■ **WORK INSTRUCTIONS**
Copy the lines from the beginning of the records through the line containing "Diseñamos y producimos", putting "material" wherever "contenido" appears and leaving all else as it stands. Omit the pictures.

[Collected data]

━━━━━━━━━━━━━━━━━━━━━━━━━━━━━━

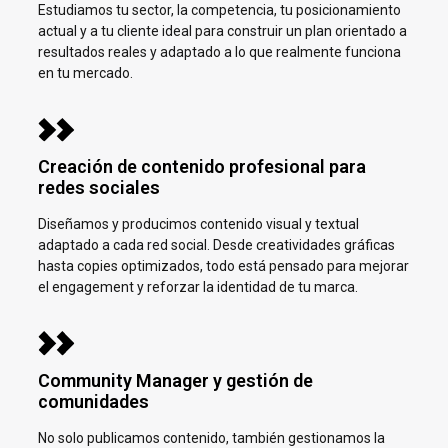
Estudiamos tu sector, la competencia, tu posicionamiento
actual y a tu cliente ideal para construir un plan orientado a
resultados reales y adaptado a lo que realmente funciona
en tu mercado.
Creación de contenido profesional para
redes sociales
Diseñamos y producimos contenido visual y textual
adaptado a cada red social. Desde creatividades gráficas
hasta copies optimizados, todo está pensado para mejorar
el engagement y reforzar la identidad de tu marca.
Community Manager y gestión de
comunidades
No solo publicamos contenido, también gestionamos la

━━━━━━━━━━━━━━━━━━━━━━━━━━━━━━

■ **TASK ANSWER**
Estudiamos tu sector, la competencia, tu posicionamiento
actual y a tu cliente ideal para construir un plan orientado a
resultados reales y adaptado a lo que realmente funciona
en tu mercado.
Creación de material profesional para
redes sociales
Diseñamos y producimos material visual y textual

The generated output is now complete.